- Supplied text -
------------------------------------------------------------------------
The Torres Martinez Desert Cahuilla Indians is a federally recognized tribe of Cahuilla Indians, located in Imperial and Riverside counties in California. Their autonym is Mau-Wal-Mah Su-Kutt Menyil, which means "among the palms, deer moon." in the Cahuilla language.

Torres Martinez Indian Reservation
The Torres Martinez Indian Reservation is a federal reservation in Imperial and Riverside Counties, with a total area of . It was established in 1876 and was named for the village of Toro and the Martinez Indian Agency. In 1970, 42 of the 217 enrolled tribal members lived on the reservation.  As of the 2010 Census the population was 5,594.

Government
The tribe's headquarters is located in Thermal, California. Their tribal administration  is as follows:

 Tribal Chairman Thomas Tortez Jr.
------------------------------------------------------------------------
Excerpts from a dataset:
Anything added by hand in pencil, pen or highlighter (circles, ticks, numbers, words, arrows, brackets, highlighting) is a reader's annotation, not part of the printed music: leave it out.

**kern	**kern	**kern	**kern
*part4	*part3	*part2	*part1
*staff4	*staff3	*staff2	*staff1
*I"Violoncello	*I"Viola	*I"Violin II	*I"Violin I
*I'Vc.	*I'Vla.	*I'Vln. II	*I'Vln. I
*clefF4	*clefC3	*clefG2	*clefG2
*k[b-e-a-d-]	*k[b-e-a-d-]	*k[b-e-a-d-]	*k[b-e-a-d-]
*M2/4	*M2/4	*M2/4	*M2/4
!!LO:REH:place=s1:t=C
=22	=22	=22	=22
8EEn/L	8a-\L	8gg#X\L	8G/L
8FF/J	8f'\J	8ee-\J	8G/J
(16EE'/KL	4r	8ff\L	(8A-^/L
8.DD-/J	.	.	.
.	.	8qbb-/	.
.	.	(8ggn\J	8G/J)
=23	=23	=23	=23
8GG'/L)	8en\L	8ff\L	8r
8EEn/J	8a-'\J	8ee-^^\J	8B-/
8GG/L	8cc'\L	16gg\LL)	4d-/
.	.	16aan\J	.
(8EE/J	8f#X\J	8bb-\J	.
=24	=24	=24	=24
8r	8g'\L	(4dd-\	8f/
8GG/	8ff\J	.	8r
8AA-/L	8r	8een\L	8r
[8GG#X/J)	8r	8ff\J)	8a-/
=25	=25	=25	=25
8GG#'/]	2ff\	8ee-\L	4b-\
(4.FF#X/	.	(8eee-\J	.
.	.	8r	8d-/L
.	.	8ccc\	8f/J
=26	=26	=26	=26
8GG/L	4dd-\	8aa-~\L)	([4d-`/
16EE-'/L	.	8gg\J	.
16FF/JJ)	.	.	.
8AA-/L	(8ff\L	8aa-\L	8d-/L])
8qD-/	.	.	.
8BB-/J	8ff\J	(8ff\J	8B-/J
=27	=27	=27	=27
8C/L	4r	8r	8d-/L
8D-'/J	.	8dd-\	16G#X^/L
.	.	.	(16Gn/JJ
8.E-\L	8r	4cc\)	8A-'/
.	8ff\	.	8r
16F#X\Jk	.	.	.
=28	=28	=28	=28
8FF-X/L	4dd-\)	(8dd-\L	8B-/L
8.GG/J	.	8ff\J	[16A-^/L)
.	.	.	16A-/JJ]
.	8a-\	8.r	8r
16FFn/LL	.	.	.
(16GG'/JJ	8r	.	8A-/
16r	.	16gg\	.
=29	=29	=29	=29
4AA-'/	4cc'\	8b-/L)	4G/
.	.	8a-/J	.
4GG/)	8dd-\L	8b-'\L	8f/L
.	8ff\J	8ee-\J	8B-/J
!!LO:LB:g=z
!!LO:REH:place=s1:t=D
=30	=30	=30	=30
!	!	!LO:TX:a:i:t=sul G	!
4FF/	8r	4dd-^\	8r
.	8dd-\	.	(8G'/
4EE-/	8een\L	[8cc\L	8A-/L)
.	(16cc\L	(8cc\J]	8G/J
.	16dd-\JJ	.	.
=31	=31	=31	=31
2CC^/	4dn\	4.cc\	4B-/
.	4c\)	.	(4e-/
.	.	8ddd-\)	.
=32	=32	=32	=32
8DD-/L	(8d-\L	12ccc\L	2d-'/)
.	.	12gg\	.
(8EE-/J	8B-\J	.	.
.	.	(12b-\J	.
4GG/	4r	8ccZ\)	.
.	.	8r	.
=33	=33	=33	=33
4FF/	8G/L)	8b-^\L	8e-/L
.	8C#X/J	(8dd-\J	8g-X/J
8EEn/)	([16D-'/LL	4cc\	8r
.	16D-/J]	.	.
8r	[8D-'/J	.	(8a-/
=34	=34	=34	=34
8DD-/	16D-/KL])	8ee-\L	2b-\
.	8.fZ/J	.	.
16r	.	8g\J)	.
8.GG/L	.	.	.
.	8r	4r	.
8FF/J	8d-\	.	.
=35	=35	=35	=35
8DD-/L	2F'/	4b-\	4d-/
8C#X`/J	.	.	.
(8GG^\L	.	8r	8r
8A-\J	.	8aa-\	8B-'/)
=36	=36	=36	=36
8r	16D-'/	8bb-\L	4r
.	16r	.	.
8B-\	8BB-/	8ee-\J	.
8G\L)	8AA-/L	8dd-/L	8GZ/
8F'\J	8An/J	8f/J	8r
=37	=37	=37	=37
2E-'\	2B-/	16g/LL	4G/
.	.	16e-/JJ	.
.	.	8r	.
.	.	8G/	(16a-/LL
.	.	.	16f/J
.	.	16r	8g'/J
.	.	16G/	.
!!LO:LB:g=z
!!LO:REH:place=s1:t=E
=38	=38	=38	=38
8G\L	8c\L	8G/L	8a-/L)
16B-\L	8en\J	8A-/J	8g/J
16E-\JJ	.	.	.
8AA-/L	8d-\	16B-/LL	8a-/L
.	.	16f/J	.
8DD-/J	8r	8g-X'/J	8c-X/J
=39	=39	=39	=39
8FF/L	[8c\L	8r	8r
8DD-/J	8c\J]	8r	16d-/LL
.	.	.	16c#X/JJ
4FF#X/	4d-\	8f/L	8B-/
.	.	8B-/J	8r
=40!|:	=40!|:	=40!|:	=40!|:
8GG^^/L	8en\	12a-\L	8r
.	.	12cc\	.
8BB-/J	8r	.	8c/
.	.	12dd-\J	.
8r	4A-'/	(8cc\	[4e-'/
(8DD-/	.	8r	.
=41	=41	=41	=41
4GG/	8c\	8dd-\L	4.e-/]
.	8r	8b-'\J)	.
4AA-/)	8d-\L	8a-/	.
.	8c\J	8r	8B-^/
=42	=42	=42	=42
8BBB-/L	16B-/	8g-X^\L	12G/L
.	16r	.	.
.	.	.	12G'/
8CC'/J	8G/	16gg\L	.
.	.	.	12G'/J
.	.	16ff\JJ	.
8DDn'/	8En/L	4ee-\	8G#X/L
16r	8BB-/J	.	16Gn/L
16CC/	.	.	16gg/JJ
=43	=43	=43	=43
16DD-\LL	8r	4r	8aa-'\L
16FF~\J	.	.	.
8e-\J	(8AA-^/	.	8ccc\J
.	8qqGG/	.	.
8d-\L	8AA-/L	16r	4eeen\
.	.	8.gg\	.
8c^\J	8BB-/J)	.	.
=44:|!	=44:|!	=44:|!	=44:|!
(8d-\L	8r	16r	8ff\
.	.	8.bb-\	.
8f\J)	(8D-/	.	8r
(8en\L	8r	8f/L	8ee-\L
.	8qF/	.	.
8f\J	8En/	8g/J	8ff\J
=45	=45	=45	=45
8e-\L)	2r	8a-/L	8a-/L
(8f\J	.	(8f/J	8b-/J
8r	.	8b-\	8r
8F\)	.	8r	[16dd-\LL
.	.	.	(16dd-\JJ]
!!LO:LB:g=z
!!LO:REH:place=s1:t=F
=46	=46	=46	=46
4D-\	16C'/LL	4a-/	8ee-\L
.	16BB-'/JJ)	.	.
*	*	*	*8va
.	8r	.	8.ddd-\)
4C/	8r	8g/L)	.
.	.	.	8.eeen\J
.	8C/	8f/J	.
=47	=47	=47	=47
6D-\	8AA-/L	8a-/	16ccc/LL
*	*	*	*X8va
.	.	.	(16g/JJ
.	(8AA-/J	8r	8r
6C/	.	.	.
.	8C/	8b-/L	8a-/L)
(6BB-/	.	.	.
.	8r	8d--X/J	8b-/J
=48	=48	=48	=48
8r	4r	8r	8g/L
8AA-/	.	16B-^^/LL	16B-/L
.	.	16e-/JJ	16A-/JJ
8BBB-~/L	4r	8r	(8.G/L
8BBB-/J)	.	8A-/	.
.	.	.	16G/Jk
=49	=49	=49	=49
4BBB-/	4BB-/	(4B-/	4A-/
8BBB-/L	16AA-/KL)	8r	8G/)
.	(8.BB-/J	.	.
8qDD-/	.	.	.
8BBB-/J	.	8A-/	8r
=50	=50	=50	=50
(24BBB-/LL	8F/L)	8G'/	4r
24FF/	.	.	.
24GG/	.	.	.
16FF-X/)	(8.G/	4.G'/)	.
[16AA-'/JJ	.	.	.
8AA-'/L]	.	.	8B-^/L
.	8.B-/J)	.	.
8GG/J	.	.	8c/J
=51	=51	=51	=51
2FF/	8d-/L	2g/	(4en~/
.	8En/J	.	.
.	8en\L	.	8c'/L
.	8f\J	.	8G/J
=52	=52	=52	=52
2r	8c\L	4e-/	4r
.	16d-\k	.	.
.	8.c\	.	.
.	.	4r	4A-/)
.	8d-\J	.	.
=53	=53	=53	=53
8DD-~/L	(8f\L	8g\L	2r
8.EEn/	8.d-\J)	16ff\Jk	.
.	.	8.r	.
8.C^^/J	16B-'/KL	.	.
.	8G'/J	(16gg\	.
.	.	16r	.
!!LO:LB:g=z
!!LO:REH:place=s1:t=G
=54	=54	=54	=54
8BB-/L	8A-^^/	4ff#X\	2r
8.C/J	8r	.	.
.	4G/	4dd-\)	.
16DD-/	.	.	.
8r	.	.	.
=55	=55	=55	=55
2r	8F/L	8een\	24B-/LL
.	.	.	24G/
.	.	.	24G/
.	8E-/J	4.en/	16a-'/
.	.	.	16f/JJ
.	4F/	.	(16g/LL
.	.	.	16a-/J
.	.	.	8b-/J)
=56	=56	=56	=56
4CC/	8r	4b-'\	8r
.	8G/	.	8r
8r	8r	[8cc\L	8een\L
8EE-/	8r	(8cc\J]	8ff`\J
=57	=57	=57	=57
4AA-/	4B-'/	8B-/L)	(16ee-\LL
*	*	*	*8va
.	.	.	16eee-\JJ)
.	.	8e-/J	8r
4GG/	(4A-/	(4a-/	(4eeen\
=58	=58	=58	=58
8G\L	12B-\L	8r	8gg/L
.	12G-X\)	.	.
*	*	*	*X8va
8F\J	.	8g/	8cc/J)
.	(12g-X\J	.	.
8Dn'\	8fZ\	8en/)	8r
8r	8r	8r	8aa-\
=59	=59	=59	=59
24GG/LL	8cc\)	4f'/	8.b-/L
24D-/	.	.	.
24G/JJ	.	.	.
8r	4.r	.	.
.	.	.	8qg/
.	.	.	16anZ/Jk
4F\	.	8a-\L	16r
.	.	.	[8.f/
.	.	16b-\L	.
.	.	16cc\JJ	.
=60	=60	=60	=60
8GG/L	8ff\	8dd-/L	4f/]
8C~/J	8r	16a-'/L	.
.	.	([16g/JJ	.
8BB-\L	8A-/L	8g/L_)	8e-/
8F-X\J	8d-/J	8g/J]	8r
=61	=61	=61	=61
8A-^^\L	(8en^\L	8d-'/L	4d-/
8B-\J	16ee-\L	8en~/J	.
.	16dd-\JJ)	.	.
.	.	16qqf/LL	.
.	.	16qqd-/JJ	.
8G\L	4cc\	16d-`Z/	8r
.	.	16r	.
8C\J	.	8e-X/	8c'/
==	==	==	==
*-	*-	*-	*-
------------------------------------------------------------------------
Copy the Torres Martinez tribe text from "The Torres Martinez Desert" up to and including "population was 5,594.", substituting "Torres" for "Toro". These items have nothing to do with the text about the Torres Martinez tribe.

- Answer to this problem -
The Torres Martinez Desert Cahuilla Indians is a federally recognized tribe of Cahuilla Indians, located in Imperial and Riverside counties in California. Their autonym is Mau-Wal-Mah Su-Kutt Menyil, which means "among the palms, deer moon." in the Cahuilla language.

Torres Martinez Indian Reservation
The Torres Martinez Indian Reservation is a federal reservation in Imperial and Riverside Counties, with a total area of . It was established in 1876 and was named for the village of Torres and the Martinez Indian Agency. In 1970, 42 of the 217 enrolled tribal members lived on the reservation.  As of the 2010 Census the population was 5,594.